Aim
In the structural health monitoring passage, at what two stages of a building's life can these systems be installed?
START Supplied passage
Structural Health Monitoring

Structural Health Monitoring (SHM) is the continuous monitoring of the condition of various structures, such as bridges, tunnels, dams, buildings, and other infrastructure elements. SHM aims to detect potential structural failures and changing environmental conditions promptly and to use the data collected to inform engineering decisions and predict the need for maintenance. As a result of this process, major damage and accidents can be prevented and the useful life of structures can be extended. Ultimately, the aim is to optimize the cost to society, which includes preserving human life and safety, protecting natural and environmental assets, and minimizing direct material costs.

Definition of SHM: The continuous measurement, monitoring, or tracking of the status of a quantity, process, or system to detect changes and potential problems in time to make the necessary decisions to ensure proper and safe operation.

Structural Health Monitoring is key to supporting the safety and long-term sustainability of buildings. These systems can be installed during construction or during the operation of the building, facilitating full life-cycle monitoring. Monitoring during the construction phase allows real-time inspection of the structures under construction and visualisation of progress. This allows for the timely identification and rectification of possible construction and material defects. In the operational phase, sensors and data acquisition devices continuously monitor the load, vibrations, temperature changes or other environmental influences on the structural elements, allowing preventive maintenance and early detection of damage. The combination of these two approaches can significantly increase the safety and lifetime of buildings.

Key technologies and tools:

SHM systems are based on a variety of measuring instruments and related technologies. Together, these enable complex data collection and processing. Continuous and accurate monitoring of the condition of structures is essential for structural safety and sustainable operation. The most important tools for the efficient operation of SHM systems are:

Sensors: sensors are used to measure various structural and environmental properties. Examples of structural properties are natural frequency, displacement/deflection, tilt, magnitude of forces in the structure, crack size, and structural temperature. Environmental parameters include, for example, weather parameters, precipitation, wind and air temperature, groundwater level, and geological and geotechnical parameters. Sensors that measure these properties can detect deviations and changes at critical points in structures and their environment in time.
END Supplied passage
START Information provided
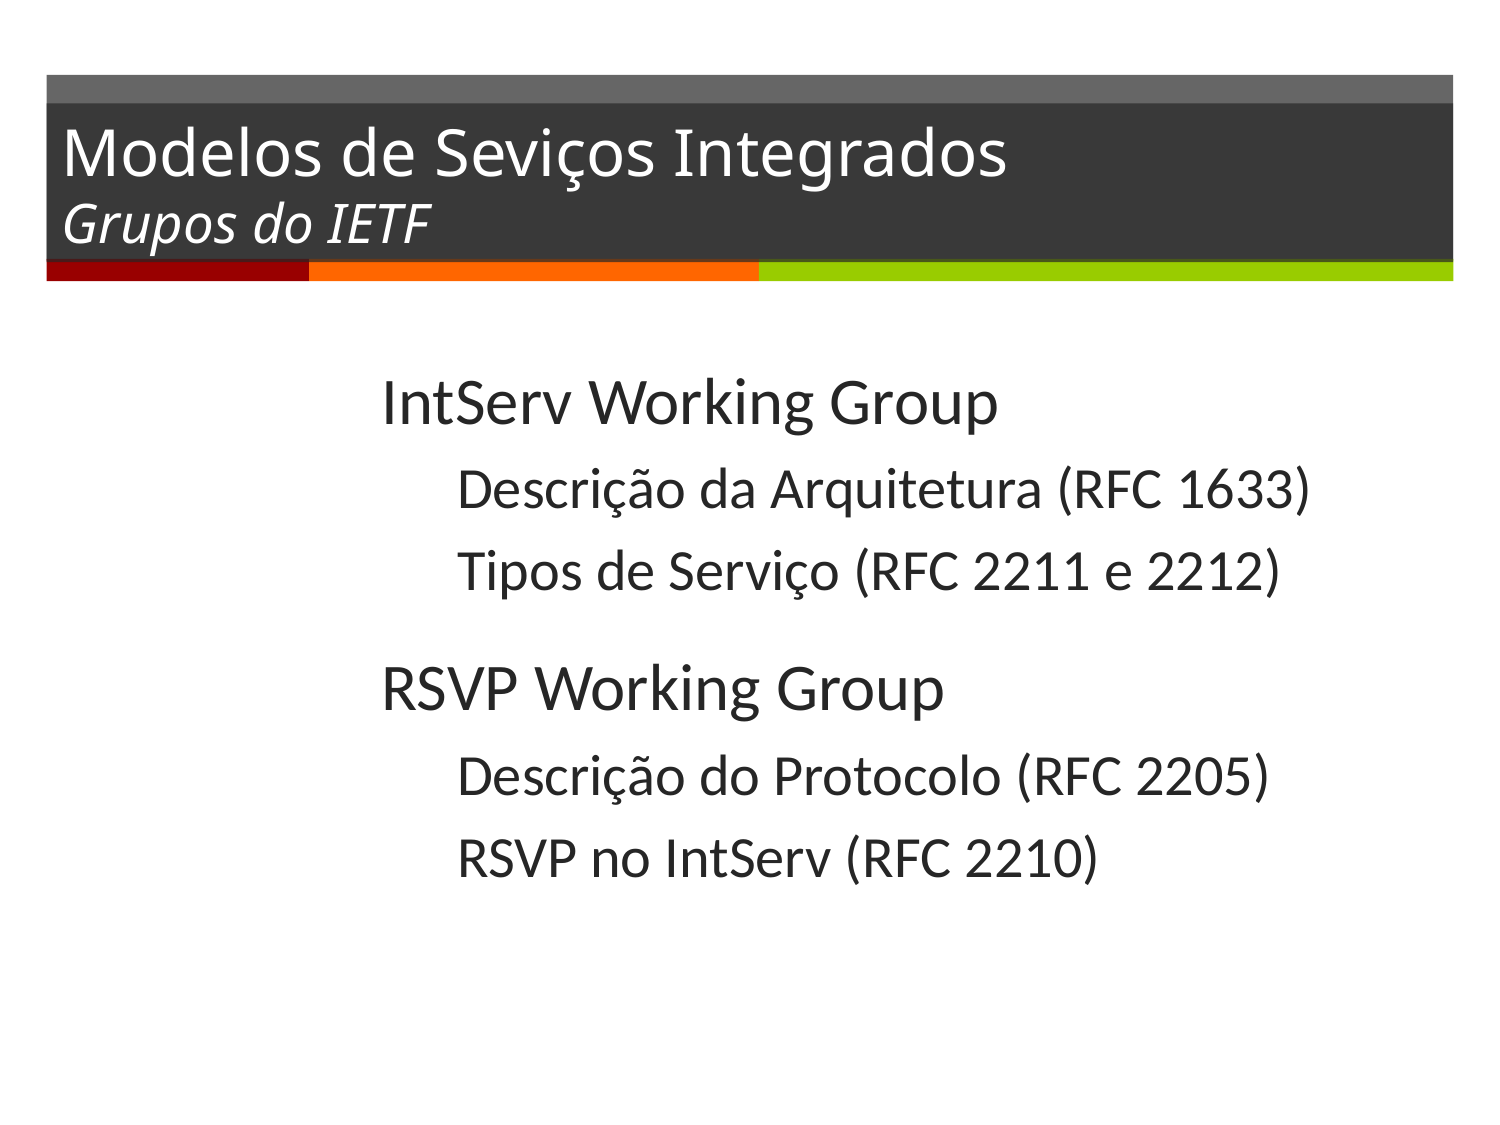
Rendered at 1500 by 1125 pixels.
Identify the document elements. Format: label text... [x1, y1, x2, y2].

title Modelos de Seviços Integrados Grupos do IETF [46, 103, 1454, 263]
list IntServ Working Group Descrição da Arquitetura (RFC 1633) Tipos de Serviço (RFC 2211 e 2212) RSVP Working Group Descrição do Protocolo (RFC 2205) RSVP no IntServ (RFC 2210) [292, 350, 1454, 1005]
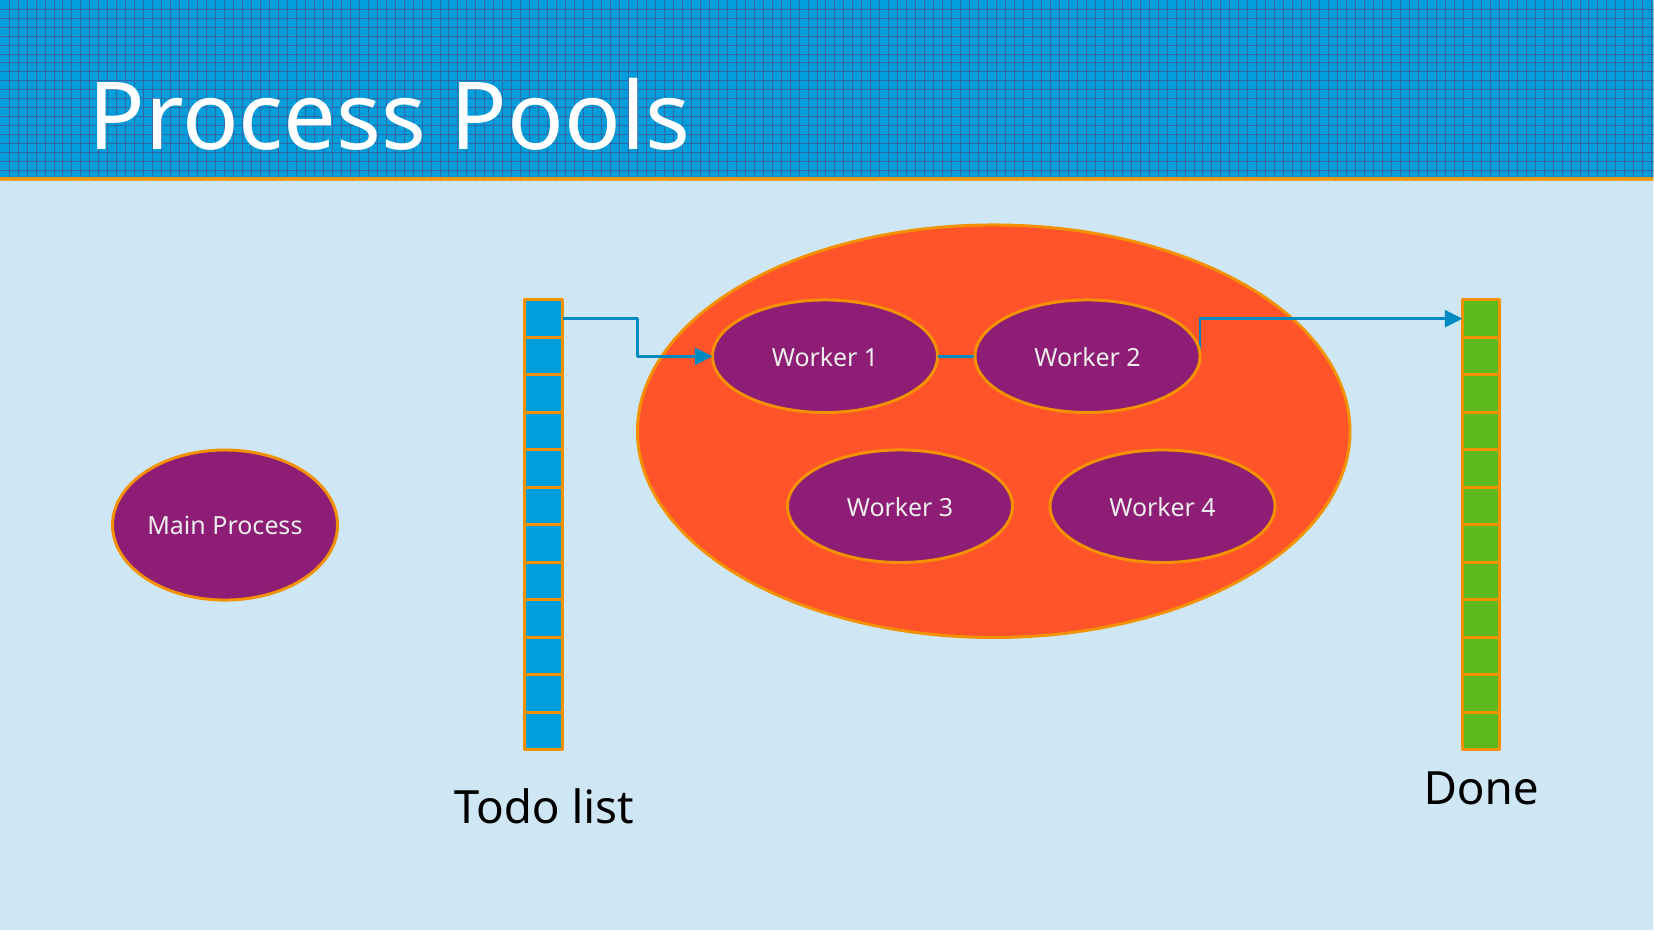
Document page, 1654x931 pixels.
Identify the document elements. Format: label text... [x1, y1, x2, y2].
END Information provided
Result of the task
During construction or during the operation of the building.